Спор между Томпсоном и Андерсоном, оба из которых заявляли себя марксистами, вновь заставляет поставить давний вопрос о марксистской историографии.

Что значит быть историком-марксистом?

Насколько историк-марксист может становиться «ревизионистом», скажем, в отношении материалистической концепции истории, и при этом остаться марксистом? В какой степени нужно принимать марксизм в расчет для понимания и оценки их трудов? Одним словом, в чем состоит их марксизм, каковы степени его релевантности?

## ИНСТРУКЦИИ К УПРАЖНЕНИЮ
**a.** Кем называли себя Томпсон и Андерсон, согласно тексту о марксистской историографии?
**b.** Выпишите из текста о марксистской историографии все предложения, которые оканчиваются вопросительным знаком.
**c.** Допишите следующий абзац текста о марксистской историографии, начав сразу после его последнего предложения.

## ИСХОДНЫЕ ДАННЫЕ
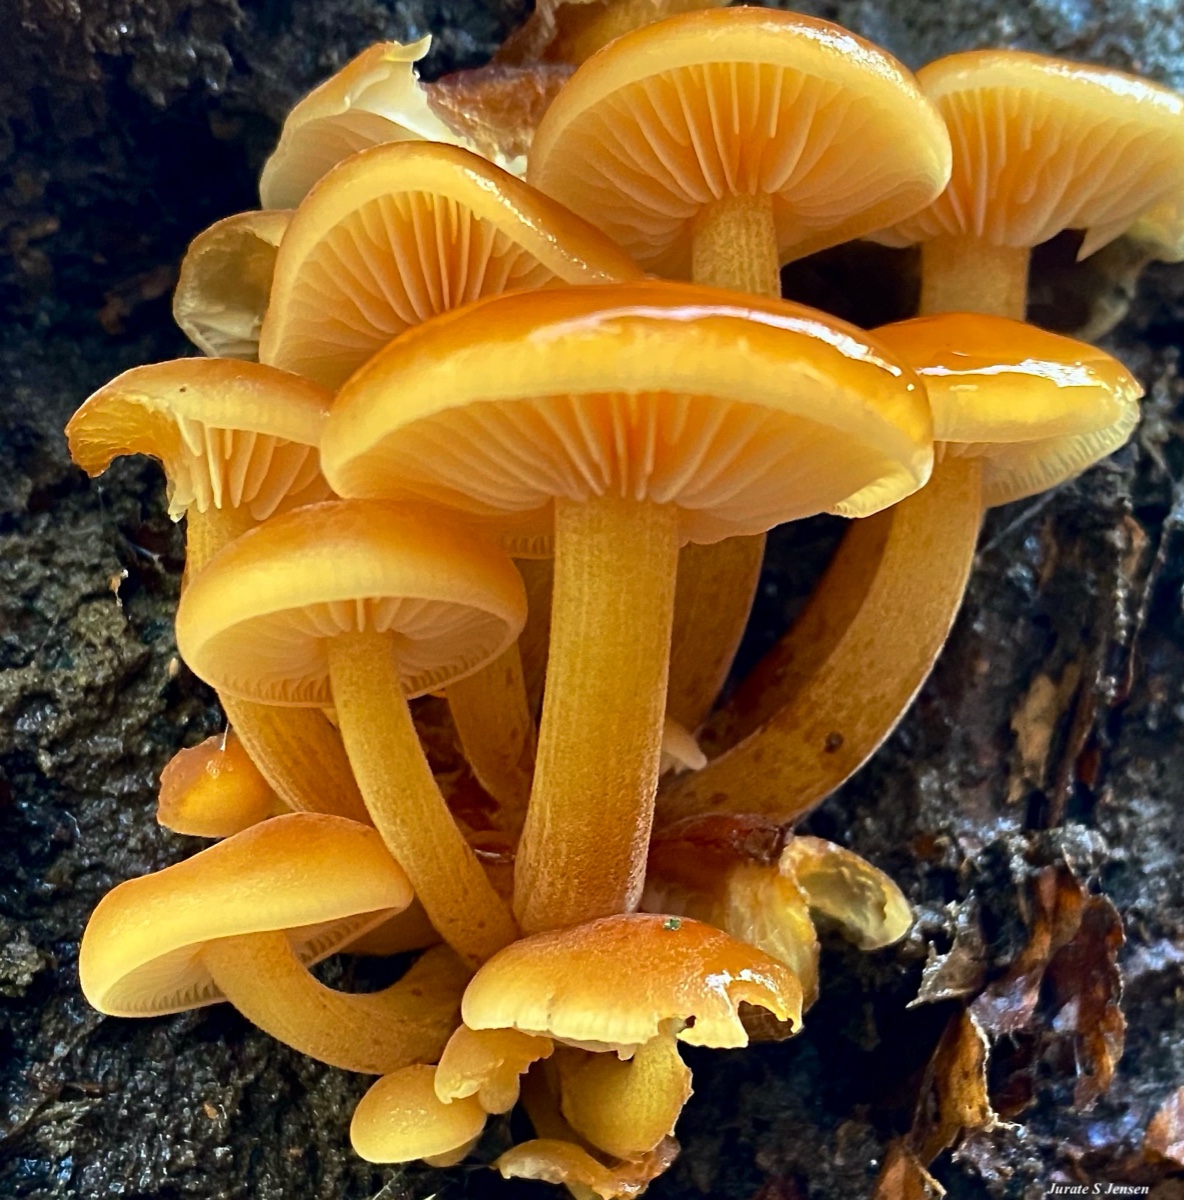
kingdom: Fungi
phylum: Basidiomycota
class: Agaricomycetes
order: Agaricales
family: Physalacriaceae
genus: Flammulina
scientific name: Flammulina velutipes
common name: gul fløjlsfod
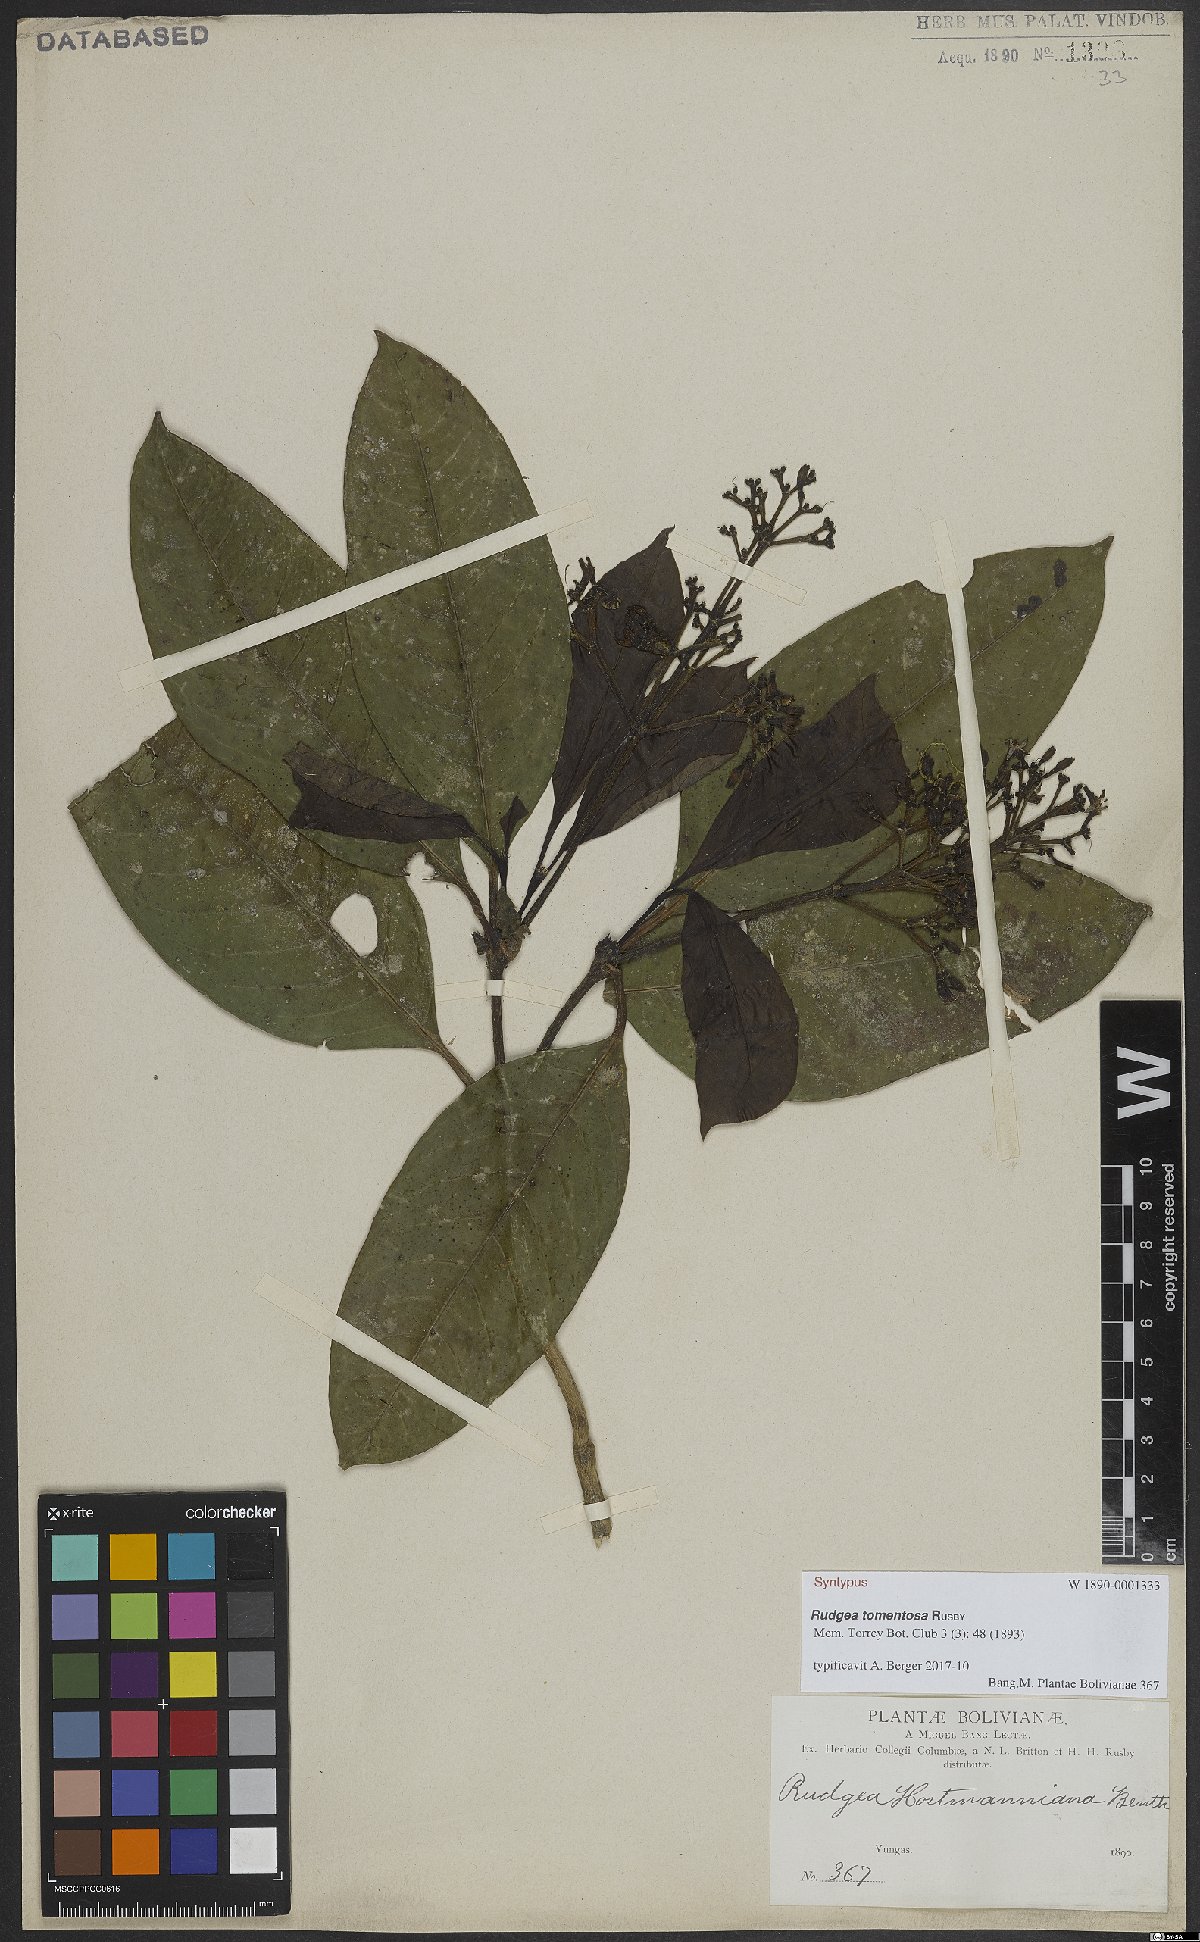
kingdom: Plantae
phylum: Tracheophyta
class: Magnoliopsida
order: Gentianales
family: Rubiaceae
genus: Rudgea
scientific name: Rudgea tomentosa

## ИТОГОВЫЕ ОТВЕТЫ
**a.** Оба заявляли себя марксистами.

**b.**
1. Что значит быть историком-марксистом?
2. Насколько историк-марксист может становиться «ревизионистом», скажем, в отношении материалистической концепции истории, и при этом остаться марксистом?
3. В какой степени нужно принимать марксизм в расчет для понимания и оценки их трудов?
4. Одним словом, в чем состоит их марксизм, каковы степени его релевантности?

**c.**
Чтобы ответить на эти вопросы должным образом, нам пришлось бы написать целую книгу. Но на некоторые из этих вопросов, прямо или косвенно, ответили сами истории-марксисты, которые настаивали на том, что их марксизм всегда релевантен, что они не просто историки, а историки-марксисты. Немарксист, считающий, что исторический труд должен оцениваться по его внутренним качествам, а не через сравнение с какой-то внеположной теорией или философией, с этим не согласится! Наиболее суровая критика марксистской историографии исходит от сторонников скрупулезных эмпирических исследований, настаивающих на анализе специфики каждого источника и каждого факта, строгости по отношению к допущениям и осторожности обобщений [65]. Некоторые из этих критиков даже не хотят принимать марксизм в расчет в своих исследованиях, решив, что это не имеет отношения к делу, а только к личным счетам в науке, вроде аргумента ad hominem.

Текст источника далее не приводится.